◆ Text ◆
No Kill advocates voiced support for new shelter manager Dains but several said it was important to ensure that the policies she's stating now are put in place so that they'll remain after her tenure ends and after current electeds are gone.
Representatives and supporters of PETA (a group not previously audible in the long-running LB controversy) warned against policies, in which they included No Kill, that they said could lead to closed admission shelter policies. (No Kill supporters called this an avoidable outcome.)
Some LB animal advocates who've previously opposed No Kill practices supported city staff's recommended policy while continuing to criticize the No Kill concept. Among them was Judy Crumpton, a member of the Mayor's animal care "visioning Task Force," who in her individual Council comments called "no kill, no good" and voiced concern that No Kill could cause LB's shelter to shift to closed or managed admission practices (which city staff said it doesn't support.)
In describing the history of the proceeding, city management credited Mayor Garcia for seeking a City Auditor audit of Animal Care Services and creating the Mayor for creating an animal care "visioning" Task Force. But that chronology omitted salient facts.
The current proceeding stems from advocacy begun over five years ago (Dec. 2013) by Dr. Turner's No Kill LB group under its former name "Stayin' Alive Long Beach." Dr. Turner broke new ground with "Stayin' Alive Long Beach" by publicly criticizing euthanasia rates at LB's animal shelter and alleged a number of shelter management issues under its previous management (which the Auditor's audit effectively validated.)
Dr. Turner's group also openly supported making LB animal shelter policies an issue in Mayor/Council election/re-election campaigns. Its openly confrontational stances with city officialdom produced a rift in LB's animal advocacy community; some prominent individuals chose to remain silent while others became defensive of shelter management and elected officials (noting continuing drops in the LB shelter's euthanasia numbers.)

◆ Task instructions ◆
1 – In the passage on the Long Beach animal shelter debate, what was the former name of Dr. Turner's No Kill LB group?
2 – Extend the passage on the Long Beach animal shelter debate, picking up after its last sentence.

[Entries drawn from a collection]
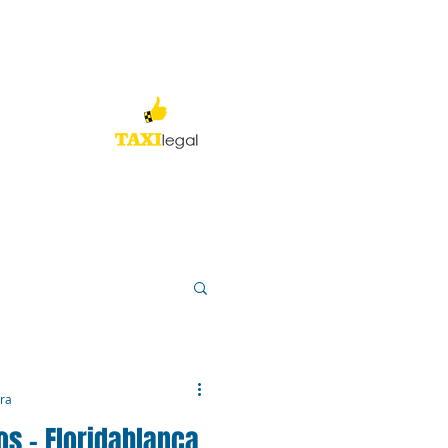
Siniestros
Consultas
ura
os - Floridablanca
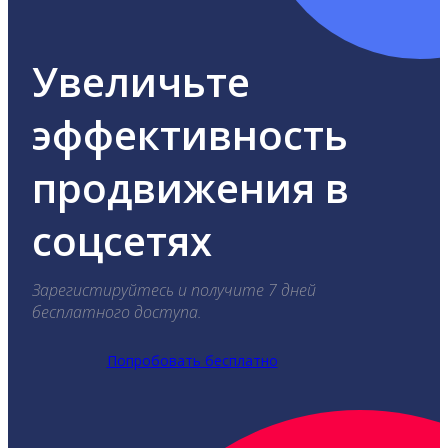
Увеличьте
эффективность
продвижения в
соцсетях
Зарегистируйтесь и получите 7 дней
бесплатного доступа.
Попробовать бесплатно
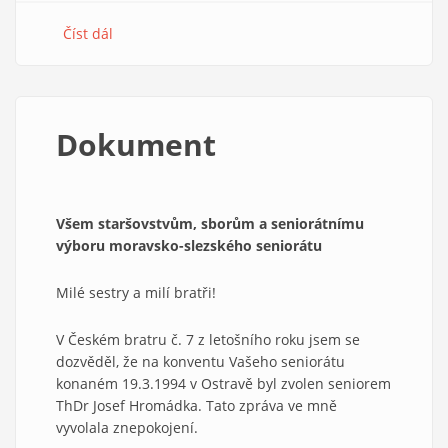
Číst dál
about
Sarkander
a
Kafková
Dokument
Všem staršovstvům, sborům a seniorátnímu
výboru moravsko-slezského seniorátu
Milé sestry a milí bratři!
V Českém bratru č. 7 z letošního roku jsem se
dozvěděl, že na konventu Vašeho seniorátu
konaném 19.3.1994 v Ostravě byl zvolen seniorem
ThDr Josef Hromádka. Tato zpráva ve mně
vyvolala znepokojení.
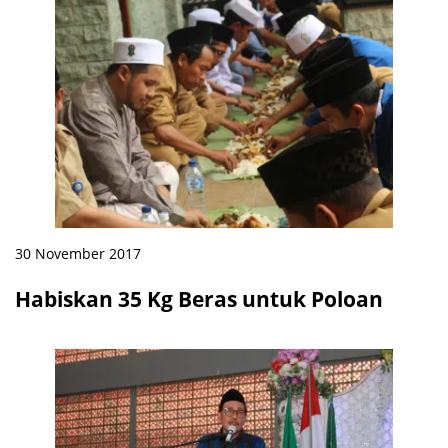
30 November 2017
Habiskan 35 Kg Beras untuk Poloan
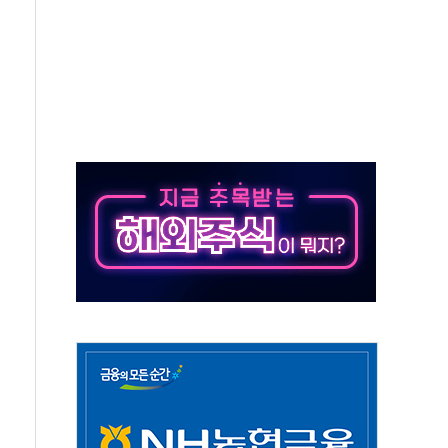
·태양광주↑ VS 트레이드데스크·웬디스↓
 끝까지 찾겠다"
중 완화 전환점"
적 공급 확대·속도전 총력"
 급등
않아"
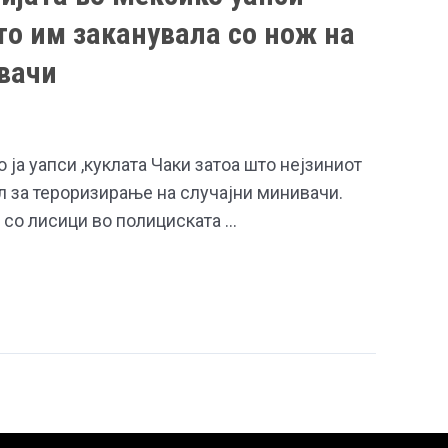
то им заканувала со нож на
вачи
 ја уапси ,куклата Чаки затоа што нејзиниот
л за тероризирање на случајни минивачи.
 со лисици во полициската …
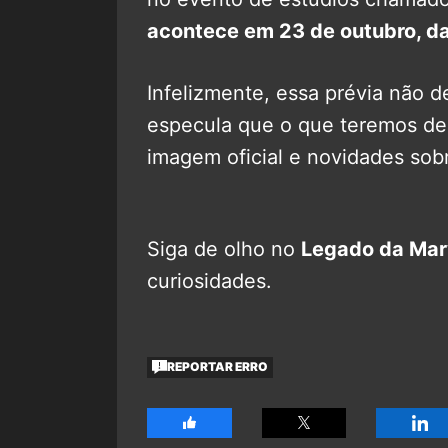
acontece em 23 de outubro, da
Infelizmente, essa prévia não d
especula que o que teremos d
imagem oficial e novidades sobr
Siga de olho no
Legado da Mar
curiosidades.
REPORTAR ERRO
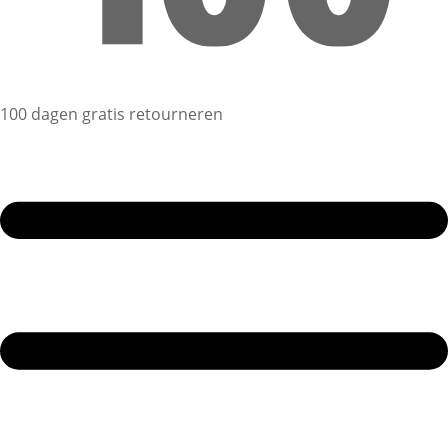
100 dagen gratis retourneren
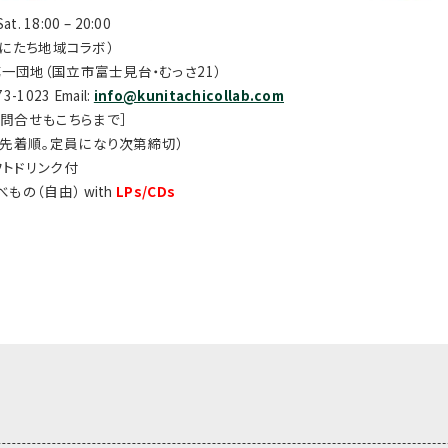
Sat. 18:00 – 20:00
（くにたち地域コラボ）
一団地（国立市富士見台・むっさ21）
73-1023 Email:
info@kunitachicollab.com
お問合せもこちらまで］
込先着順。定員になり次第締切）
ソフトドリンク付
もの（自由） with
LPs/CDs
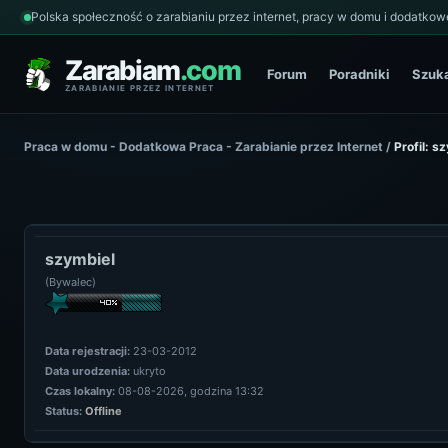
Polska społeczność o zarabianiu przez internet, pracy w domu i dodatkowe
Zarabiam
.com
Forum
Poradniki
Szuk
ZARABIANIE PRZEZ INTERNET
Praca w domu - Dodatkowa Praca - Zarabianie przez Internet
/
Profil: s
szymbiel
(Bywalec)
Data rejestracji:
23-03-2012
Data urodzenia:
ukryto
Czas lokalny:
08-08-2026, godzina 13:32
Status:
Offline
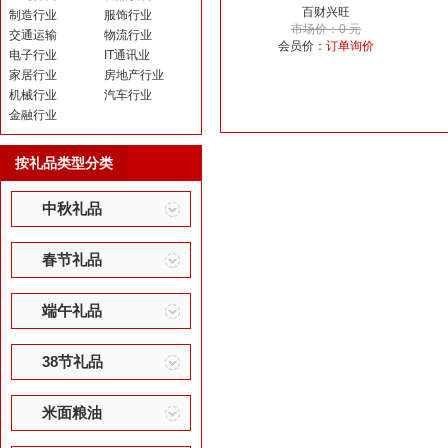
百财兴旺
制造行业
服饰行业
市场价：0 元
交通运输
物流行业
会员价：
订单询价
电子行业
IT通讯业
家居行业
房地产行业
机械行业
汽车行业
金融行业
按礼品类型分类
中秋礼品
春节礼品
端午礼品
38节礼品
米面粮油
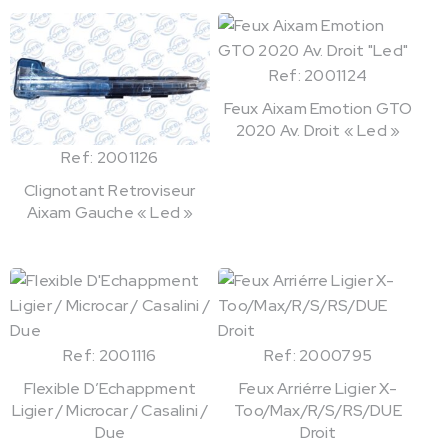
Ref: 2001124
Feux Aixam Emotion GTO
2020 Av. Droit « Led »
Ref: 2001126
Clignotant Retroviseur
Aixam Gauche « Led »
Ref: 2001116
Ref: 2000795
Flexible D’Echappment
Feux Arriérre Ligier X-
Ligier / Microcar / Casalini /
Too/Max/R/S/RS/DUE
Due
Droit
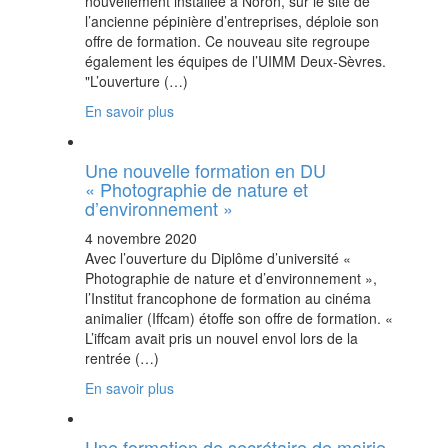
nouvellement installée à Noron, sur le site de
l’ancienne pépinière d’entreprises, déploie son
offre de formation. Ce nouveau site regroupe
également les équipes de l’UIMM Deux-Sèvres.
"L’ouverture (…)
En savoir plus
Une nouvelle formation en DU
« Photographie de nature et
d’environnement »
4 novembre 2020
Avec l’ouverture du Diplôme d’université «
Photographie de nature et d’environnement »,
l’Institut francophone de formation au cinéma
animalier (Iffcam) étoffe son offre de formation. «
L’iffcam avait pris un nouvel envol lors de la
rentrée (…)
En savoir plus
Une formation de secrétaire de mairie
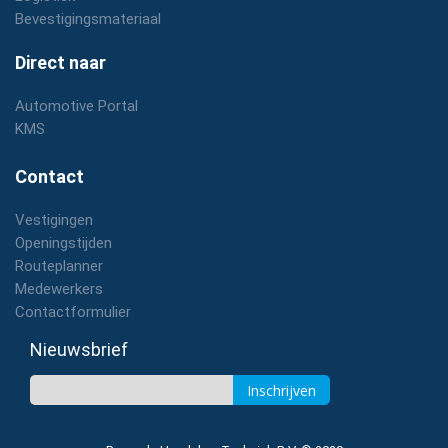
Bevestigingsmateriaal
Direct naar
Automotive Portal
KMS
Contact
Vestigingen
Openingstijden
Routeplanner
Medewerkers
Contactformulier
Nieuwsbrief
Inschrijven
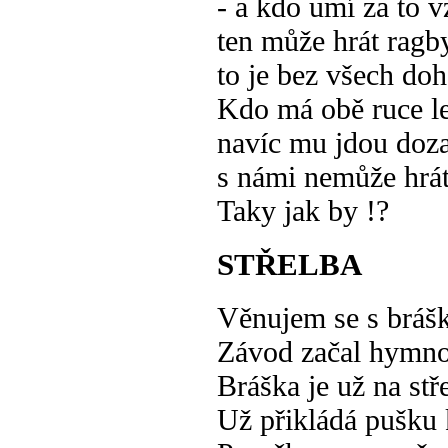
- a kdo umí za to vz
ten může hrát ragby
to je bez všech do
Kdo má obě ruce l
navíc mu jdou doz
s námi nemůže hrát
Taky jak by !?
STŘELBA
Věnujem se s brášk
Závod začal hymno
Bráška je už na stře
Už přikládá pušku k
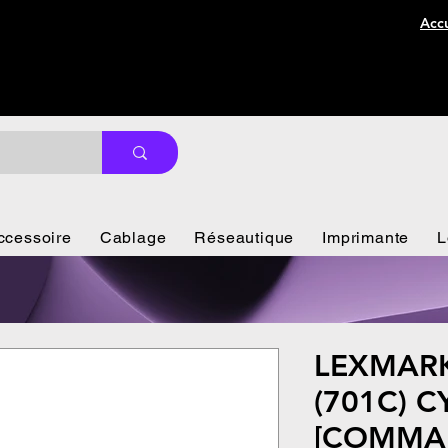
Accu
ccessoire
Cablage
Réseautique
Imprimante
L
LEXMARK
(701C) C
[COMMA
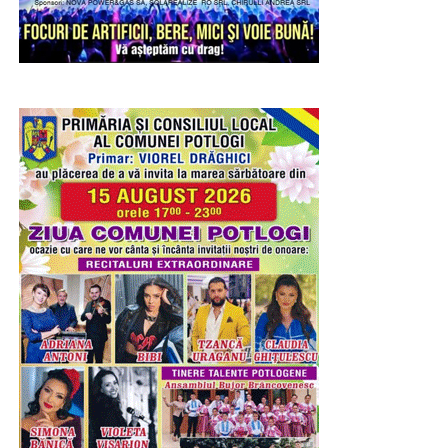
RECLAMA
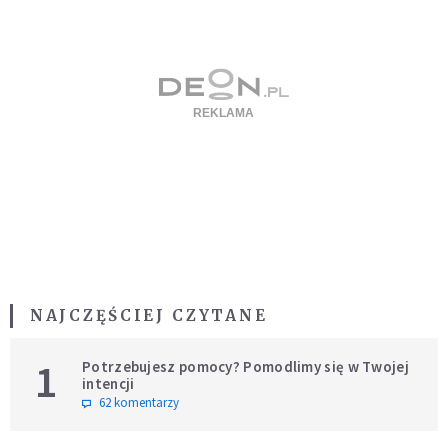
NAJCZĘŚCIEJ CZYTANE
1
Potrzebujesz pomocy? Pomodlimy się w Twojej
intencji
62 komentarzy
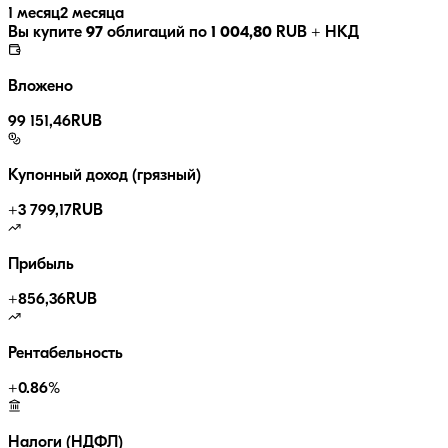
1 месяц
2 месяца
Вы купите
97
облигаций по
1 004,80
RUB
+ НКД
Вложено
99 151,46
RUB
Купонный доход (грязный)
+
3 799,17
RUB
Прибыль
+
856,36
RUB
Рентабельность
+
0.86
%
Налоги (НДФЛ)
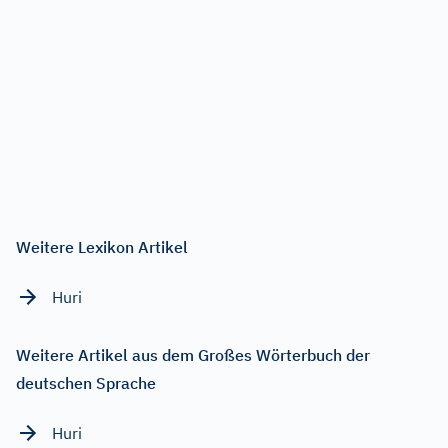
Weitere Lexikon Artikel
Huri
Weitere Artikel aus dem Großes Wörterbuch der
deutschen Sprache
Huri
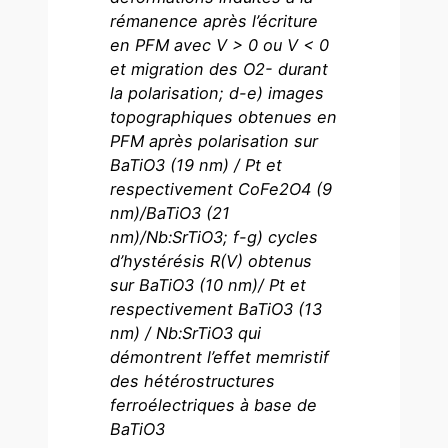
rémanence après l’écriture
en PFM avec V > 0 ou V < 0
et migration des O2- durant
la polarisation; d-e) images
topographiques obtenues en
PFM après polarisation sur
BaTiO3 (19 nm) / Pt et
respectivement CoFe2O4 (9
nm)/BaTiO3 (21
nm)/Nb:SrTiO3; f-g) cycles
d’hystérésis R(V) obtenus
sur BaTiO3 (10 nm)/ Pt et
respectivement BaTiO3 (13
nm) / Nb:SrTiO3 qui
démontrent l’effet memristif
des hétérostructures
ferroélectriques à base de
BaTiO3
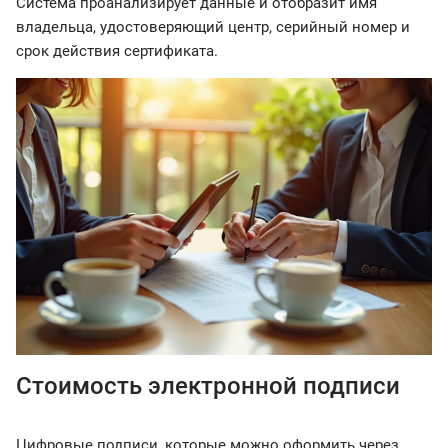
Система проанализирует данные и отобразит имя
владельца, удостоверяющий центр, серийный номер и
срок действия сертификата.
Стоимость электронной подписи
Цифровые подписи, которые можно оформить через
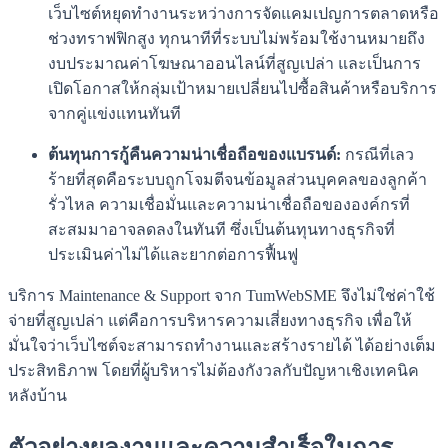
เว็บไซต์หยุดทำงานระหว่างการจัดแคมเปญการตลาดหรือ
ช่วงทราฟฟิกสูง ทุกนาทีที่ระบบไม่พร้อมใช้งานหมายถึง
งบประมาณค่าโฆษณาออนไลน์ที่สูญเปล่า และเป็นการ
เปิดโอกาสให้กลุ่มเป้าหมายเปลี่ยนไปซื้อสินค้าหรือบริการ
จากคู่แข่งแทนทันที
ต้นทุนการกู้คืนความน่าเชื่อถือของแบรนด์:
กรณีที่เลว
ร้ายที่สุดคือระบบถูกโจมตีจนข้อมูลส่วนบุคคลของลูกค้า
รั่วไหล ความเชื่อมั่นและความน่าเชื่อถือขององค์กรที่
สะสมมาอาจลดลงในทันที ซึ่งเป็นต้นทุนทางธุรกิจที่
ประเมินค่าไม่ได้และยากต่อการฟื้นฟู
บริการ Maintenance & Support จาก TumWebSME จึงไม่ใช่ค่าใช้
จ่ายที่สูญเปล่า แต่คือการบริหารความเสี่ยงทางธุรกิจ เพื่อให้
มั่นใจว่าเว็บไซต์จะสามารถทำงานและสร้างรายได้ ได้อย่างเต็ม
ประสิทธิภาพ โดยที่ผู้บริหารไม่ต้องกังวลกับปัญหาเชิงเทคนิค
หลังบ้าน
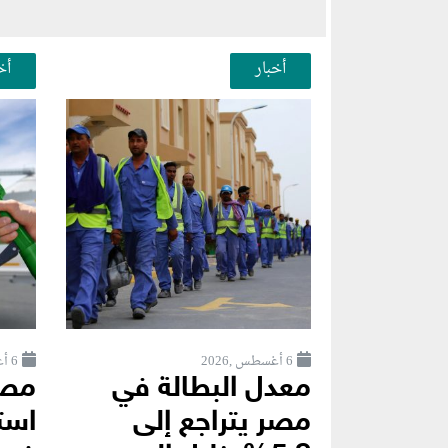
أخبار
أخ
6 أغسطس ,2026
6 أغسطس ,2026
معدل البطالة في
مصر
مصر يتراجع إلى
استث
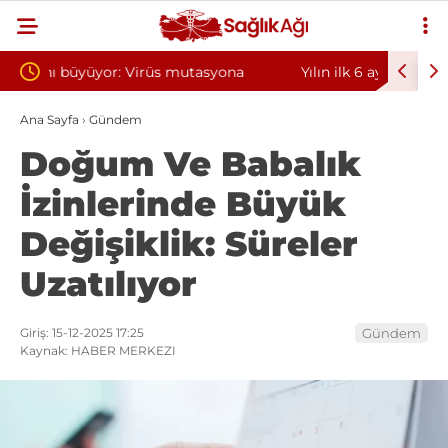
syona
Yılın ilk 6 ayında 10 bini aşkın hasta hiperbarik
Diş
oksijen tedavisinden yararlandı
sor
Ana Sayfa
›
Gündem
Doğum Ve Babalık
İzinlerinde Büyük
Değişiklik: Süreler
Uzatılıyor
Giriş: 15-12-2025 17:25
Gündem
Kaynak: HABER MERKEZI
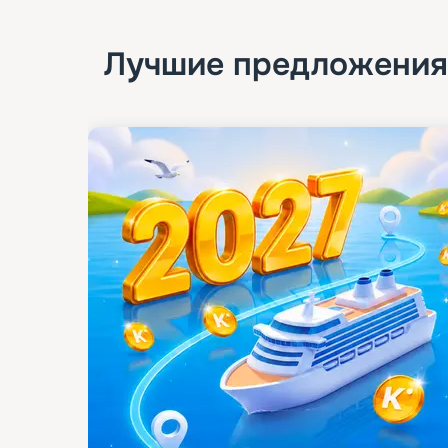
Лучшие предложения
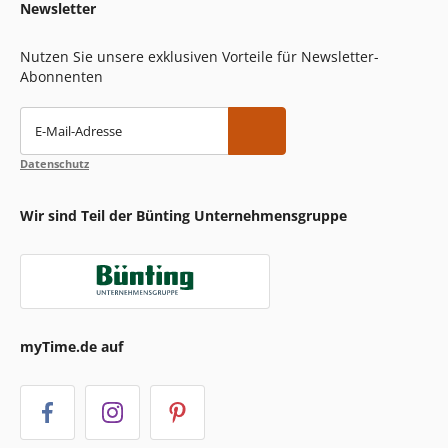
Newsletter
Nutzen Sie unsere exklusiven Vorteile für Newsletter-
Abonnenten
E-Mail-Adresse
Datenschutz
Wir sind Teil der Bünting Unternehmensgruppe
myTime.de auf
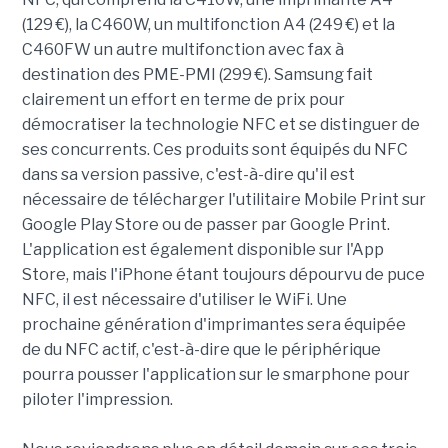
(129 €), la C460W, un multifonction A4 (249 €) et la
C460FW un autre multifonction avec fax à
destination des PME-PMI (299 €). Samsung fait
clairement un effort en terme de prix pour
démocratiser la technologie NFC et se distinguer de
ses concurrents. Ces produits sont équipés du NFC
dans sa version passive, c'est-à-dire qu'il est
nécessaire de télécharger l'utilitaire Mobile Print sur
Google Play Store ou de passer par Google Print.
L'application est également disponible sur l'App
Store, mais l'iPhone étant toujours dépourvu de puce
NFC, il est nécessaire d'utiliser le WiFi. Une
prochaine génération d'imprimantes sera équipée
de du NFC actif, c'est-à-dire que le périphérique
pourra pousser l'application sur le smarphone pour
piloter l'impression.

◆ Expected responses ◆
1 – "Stayin' Alive Long Beach"

2 –
No Kill Long Beach continued to advance the issue, publishing annual "report cards" unflattering to the Mayor. After endorsing his election in 2014, it declined to do so in 2018...and criticized him for stopping short of supporting the group's "No Kill Equation."
In January 2019, no kill supporters ignored a rainstorm and held an unprecedented public demonstration outside the Mayor's "State of the City" message. They also began delivering comments at each week's Council meetings critical of the Mayor/Council's animal shelter record (using the period for public comment on non-agendized items as the Mayor/Council refused to agendize the no-kill policies for discussion and action.)
In early March 2019, city management held a public meeting on the animal shelter's future, where newly named Shelter Manager Dains observed a roomful of animal advocates carrying "no kill" signs and heard multiple speakers support "no kill" policies.
To date, the LB City Council never discussed an agendized item on no-kill shelter policies. Its' April 16 study session was agendized simply to "Recommendation to hold a study session to receive and file a presentation on the City’s Animal Care Services." The Council took no action at its study session beyond voting to receive and file management's presentation (8-0, Mungo exited after initial comments.)
And while official City of LB mention of no-kill was taboo, management has now advanced a "Compassion Saves" approach that recites No Kill goals with LB specifics now developing that remain to be seen.